If you are susceptible to the perception that we are a country of people who play it safe; Colleen Murphy is the kind of person who reminds us that Canadian’s can be cool.

Her life is anything but normal and she’s artistic to boot. She has created films, written books and plays, and she even has an opera under her belt.

She has two new plays that are premiering this year: Armstrong’s War and Pig Girl. Armstrong’s War is about an unlikely friendship that develops between an Afghanistan war vet and a 12-year-old Girl Guide. It will soon be in production in Vancouver. Pig Girl is loosely based on the Robert Pickton murders and will soon be playing in Edmonton.

This summer Colleen Murphy, who lives in Toronto, was the writer-in-residence at Berton House in Dawson City.

“Pierre Berton has left a fine legacy in Berton House which is very important to writers in Canada,” she says. “My time here has allowed me to get a huge chunk of work done on a couple of plays. It breaks my heart to think I am leaving next week, but I have a feeling I will be back.”

Before she leaves, she’ll be reading from her work and discussing playwriting on Sept. 18 at the Dawson City Community Library and on Sept. 19 at the Whitehorse Public Library.

I sat down with her for a further discussion about her time in Dawson City.
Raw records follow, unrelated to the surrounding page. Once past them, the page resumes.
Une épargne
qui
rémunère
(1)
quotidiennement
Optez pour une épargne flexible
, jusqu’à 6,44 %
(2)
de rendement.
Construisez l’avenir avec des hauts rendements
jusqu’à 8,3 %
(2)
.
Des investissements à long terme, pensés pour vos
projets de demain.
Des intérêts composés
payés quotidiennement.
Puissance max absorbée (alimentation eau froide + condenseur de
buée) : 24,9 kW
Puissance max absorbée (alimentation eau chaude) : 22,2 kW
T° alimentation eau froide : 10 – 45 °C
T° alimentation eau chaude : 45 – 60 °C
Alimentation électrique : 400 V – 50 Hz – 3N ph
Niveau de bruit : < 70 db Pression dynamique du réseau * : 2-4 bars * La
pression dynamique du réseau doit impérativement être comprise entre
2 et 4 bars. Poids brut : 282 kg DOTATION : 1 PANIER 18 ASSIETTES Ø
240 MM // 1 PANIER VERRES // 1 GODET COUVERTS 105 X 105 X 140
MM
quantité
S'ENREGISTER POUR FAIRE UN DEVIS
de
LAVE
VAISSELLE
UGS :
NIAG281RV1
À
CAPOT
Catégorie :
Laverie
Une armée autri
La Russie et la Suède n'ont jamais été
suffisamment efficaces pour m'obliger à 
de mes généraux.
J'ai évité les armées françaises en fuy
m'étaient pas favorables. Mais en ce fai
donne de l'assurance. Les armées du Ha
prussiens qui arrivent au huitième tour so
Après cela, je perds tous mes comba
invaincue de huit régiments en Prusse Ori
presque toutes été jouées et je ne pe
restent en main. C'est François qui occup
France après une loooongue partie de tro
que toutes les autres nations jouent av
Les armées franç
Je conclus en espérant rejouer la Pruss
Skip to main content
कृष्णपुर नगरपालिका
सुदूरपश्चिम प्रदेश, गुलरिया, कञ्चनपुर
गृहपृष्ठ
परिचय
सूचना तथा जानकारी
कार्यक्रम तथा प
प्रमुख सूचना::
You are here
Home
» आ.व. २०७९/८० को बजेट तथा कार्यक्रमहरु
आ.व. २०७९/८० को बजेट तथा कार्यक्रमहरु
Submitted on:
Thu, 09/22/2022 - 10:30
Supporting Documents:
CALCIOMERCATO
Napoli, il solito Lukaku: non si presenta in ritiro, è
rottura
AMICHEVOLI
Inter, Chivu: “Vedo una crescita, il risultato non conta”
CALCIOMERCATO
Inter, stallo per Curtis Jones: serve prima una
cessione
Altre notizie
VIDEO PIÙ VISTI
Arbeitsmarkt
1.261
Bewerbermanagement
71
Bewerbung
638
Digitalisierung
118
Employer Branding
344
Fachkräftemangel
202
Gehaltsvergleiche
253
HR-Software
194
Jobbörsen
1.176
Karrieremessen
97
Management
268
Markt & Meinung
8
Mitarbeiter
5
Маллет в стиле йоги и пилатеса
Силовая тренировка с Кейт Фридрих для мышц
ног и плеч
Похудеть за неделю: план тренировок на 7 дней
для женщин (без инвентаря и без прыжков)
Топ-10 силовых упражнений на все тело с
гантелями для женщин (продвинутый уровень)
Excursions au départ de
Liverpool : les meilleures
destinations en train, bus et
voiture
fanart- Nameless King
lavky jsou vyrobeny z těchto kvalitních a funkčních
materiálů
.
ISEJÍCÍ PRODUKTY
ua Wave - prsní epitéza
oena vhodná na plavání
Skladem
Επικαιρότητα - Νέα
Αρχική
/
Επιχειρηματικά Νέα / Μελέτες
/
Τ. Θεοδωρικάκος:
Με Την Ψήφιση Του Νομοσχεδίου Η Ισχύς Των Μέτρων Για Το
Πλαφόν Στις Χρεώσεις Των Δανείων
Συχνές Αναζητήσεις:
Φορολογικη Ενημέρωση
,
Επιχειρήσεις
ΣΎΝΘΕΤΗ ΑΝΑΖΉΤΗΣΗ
RW: I’m surprised you got anything done – the weather this summer was amazing.

CM: It was an amazing summer, amazing weather. I did head up the Dempster. We camped at Rock River and went to the Arctic Circle. I also got a chance to travel the Top of the World Highway. Being on the ground in the North is profound. It allows for a mind-body experience that has given me a much richer perspective of what the North means and this will affect my work.

RW: You must travel around a lot in your line of work. Was this your first time up North?
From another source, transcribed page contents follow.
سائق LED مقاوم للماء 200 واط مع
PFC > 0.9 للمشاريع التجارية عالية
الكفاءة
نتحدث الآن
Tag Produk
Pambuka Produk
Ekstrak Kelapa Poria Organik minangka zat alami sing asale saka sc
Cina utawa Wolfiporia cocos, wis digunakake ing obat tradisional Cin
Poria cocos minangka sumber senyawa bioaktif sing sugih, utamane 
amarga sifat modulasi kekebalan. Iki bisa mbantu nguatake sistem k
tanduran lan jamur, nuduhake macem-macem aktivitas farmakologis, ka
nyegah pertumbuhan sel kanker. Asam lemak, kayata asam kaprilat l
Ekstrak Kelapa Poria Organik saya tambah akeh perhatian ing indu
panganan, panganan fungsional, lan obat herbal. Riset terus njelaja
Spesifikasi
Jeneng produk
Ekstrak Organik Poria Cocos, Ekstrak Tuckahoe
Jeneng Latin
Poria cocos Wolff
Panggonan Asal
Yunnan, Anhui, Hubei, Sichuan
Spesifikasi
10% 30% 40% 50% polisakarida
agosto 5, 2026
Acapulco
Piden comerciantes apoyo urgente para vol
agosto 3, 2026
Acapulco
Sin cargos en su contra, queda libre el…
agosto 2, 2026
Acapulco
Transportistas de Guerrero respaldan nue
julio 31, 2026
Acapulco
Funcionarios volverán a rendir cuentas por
CM: Actually I grew up in a small northern town in Ontario and I have been to Whitehorse before. I love the north. Part of being a playwright is moving around from place to place and picking up work and doing a whole variety of creative things.

RW: So it is no surprise your work is so wide ranging. Is there any thread that connects everything?
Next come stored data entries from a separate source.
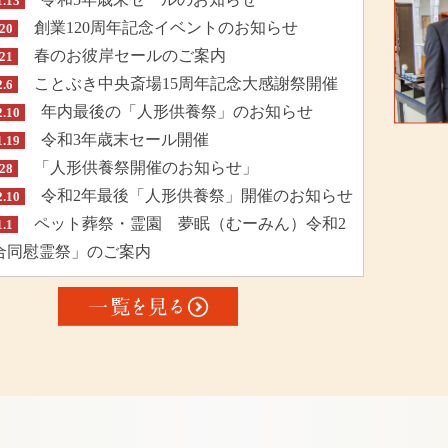
1.13
創業120周年記念イベントのお知らせ
.20
春のお彼岸セールのご案内
.21
ことぶき中央斎場15周年記念大感謝祭開催
2.6
年内最後の「人形供養祭」のお知らせ
2.10
令和3年歳末セール開催
1.19
「人形供養祭開催のお知らせ」
.28
令和2年最後「人形供養祭」開催のお知らせ
2.10
ペット葬祭・霊園 夢眠（むーみん）令和2
1.1
合同慰霊祭」のご案内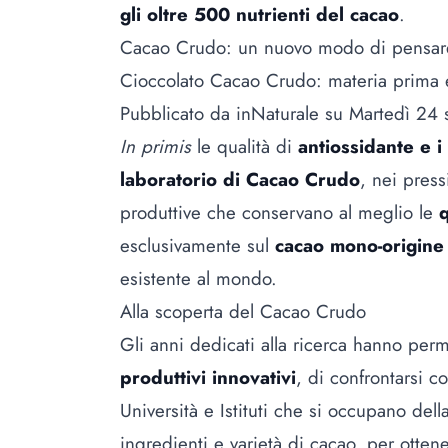
gli oltre 500 nutrienti del cacao
.
Cacao Crudo: un nuovo modo di pensare
Cioccolato Cacao Crudo: materia prima
Pubblicato da
inNaturale
su Martedì 24 
In primis
le qualità di
antiossidante e i 
laboratorio di Cacao Crudo
, nei press
produttive che conservano al meglio le
q
esclusivamente sul
cacao mono-origine
esistente al mondo.
Alla scoperta del Cacao Crudo
Gli anni dedicati alla ricerca hanno pe
produttivi innovativi
, di confrontarsi c
Università e Istituti che si occupano del
ingredienti e varietà di cacao, per otte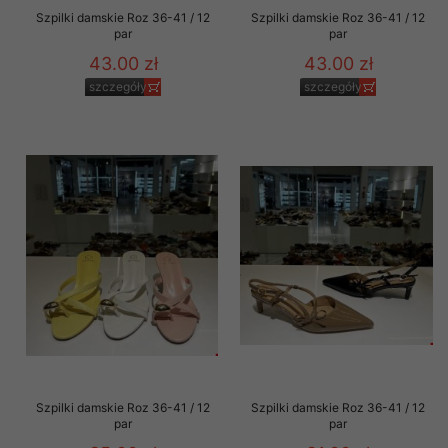
Szpilki damskie Roz 36-41 / 12
Szpilki damskie Roz 36-41 / 12
par
par
43.00 zł
43.00 zł
szczegóły
szczegóły
Szpilki damskie Roz 36-41 / 12
Szpilki damskie Roz 36-41 / 12
par
par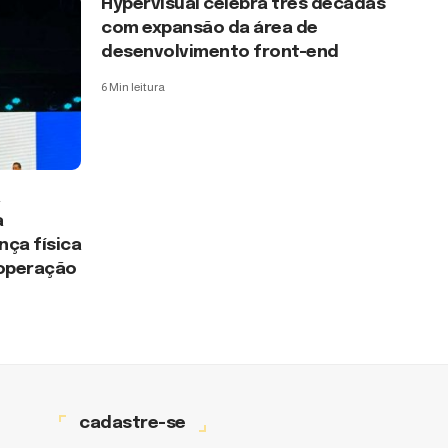
Hypervisual celebra três décadas
com expansão da área de
desenvolvimento front-end
6 Min leitura
a
a
ça física
 operação
cadastre-se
CM: I am a creature of my time. The world, the country that I live in affects me and I write about those things that are meaningful to me. Some of those things are dark, and some not so much, but the themes are both contemporary and timeless.

You can meet Murphy face to face before she heads off on her next creative adventure. She will be reading at the library in Dawson on Sept. 18 at 7 p.m. and at the library in Whitehorse on Sept. 19 at 7:30 p.m.

Gwaandak Theatre is also hosting A Conversation about Drama with Murphy, at 5:30 p.m. — prior to the Whitehorse reading.